### Records provided
• • •

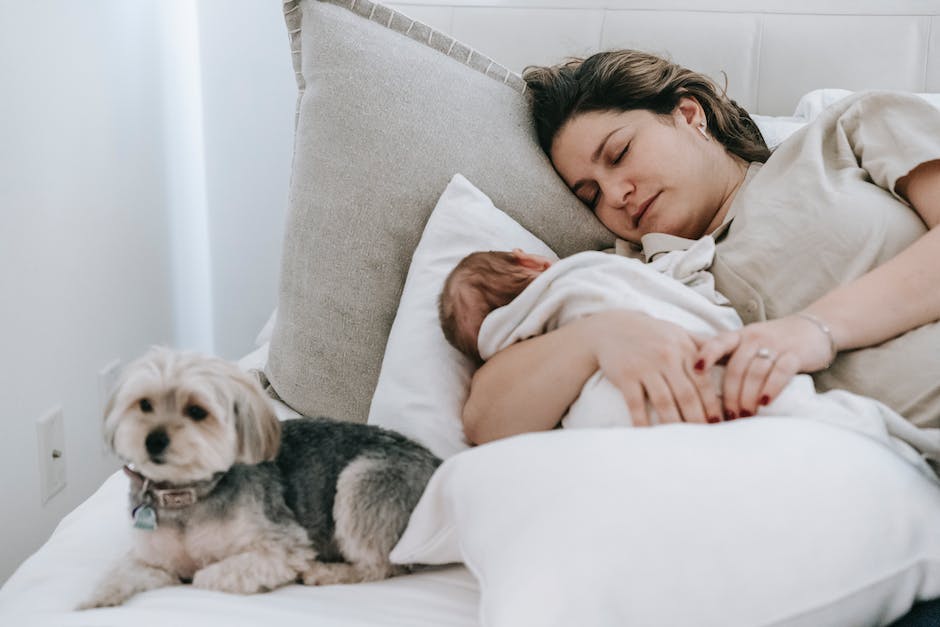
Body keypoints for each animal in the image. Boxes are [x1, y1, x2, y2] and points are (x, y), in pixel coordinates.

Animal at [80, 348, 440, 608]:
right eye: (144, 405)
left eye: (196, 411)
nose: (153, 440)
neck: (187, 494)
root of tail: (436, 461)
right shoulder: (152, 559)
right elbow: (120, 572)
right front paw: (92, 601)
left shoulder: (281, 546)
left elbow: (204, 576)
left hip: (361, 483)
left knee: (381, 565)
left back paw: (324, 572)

• • •

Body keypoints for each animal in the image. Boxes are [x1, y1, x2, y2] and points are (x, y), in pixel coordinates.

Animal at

• • •

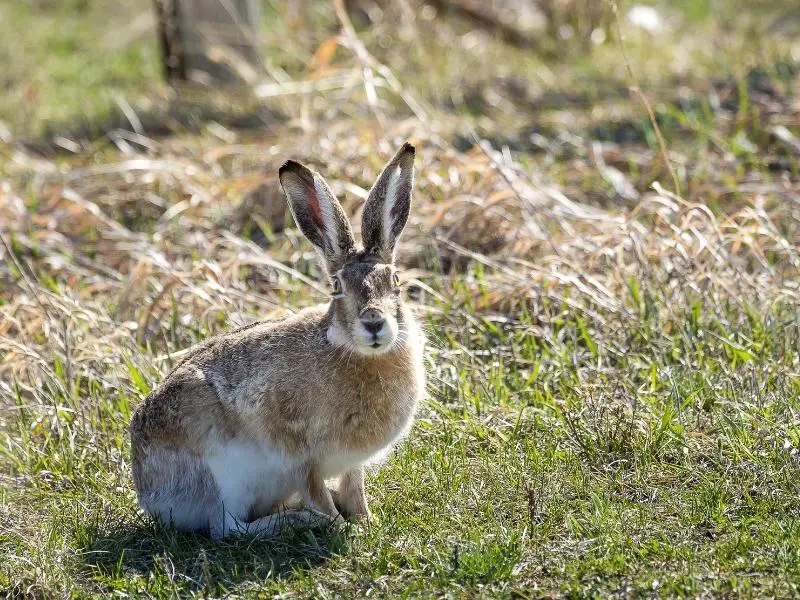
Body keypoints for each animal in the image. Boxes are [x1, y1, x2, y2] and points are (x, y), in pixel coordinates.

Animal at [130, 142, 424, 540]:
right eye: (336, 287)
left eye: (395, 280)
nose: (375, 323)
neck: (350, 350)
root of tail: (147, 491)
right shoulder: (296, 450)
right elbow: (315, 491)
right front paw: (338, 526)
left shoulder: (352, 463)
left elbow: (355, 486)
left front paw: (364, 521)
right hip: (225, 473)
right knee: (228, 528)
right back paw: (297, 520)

• • •

### Task item
All that belongs in the answer is the run of lines above from the line containing "right shoulder: (296, 450)" through the line containing "right back paw: (297, 520)", exactly as written.

### Response to this exercise
right shoulder: (296, 450)
right elbow: (315, 491)
right front paw: (338, 526)
left shoulder: (352, 463)
left elbow: (355, 486)
left front paw: (364, 521)
right hip: (225, 473)
right knee: (228, 528)
right back paw: (297, 520)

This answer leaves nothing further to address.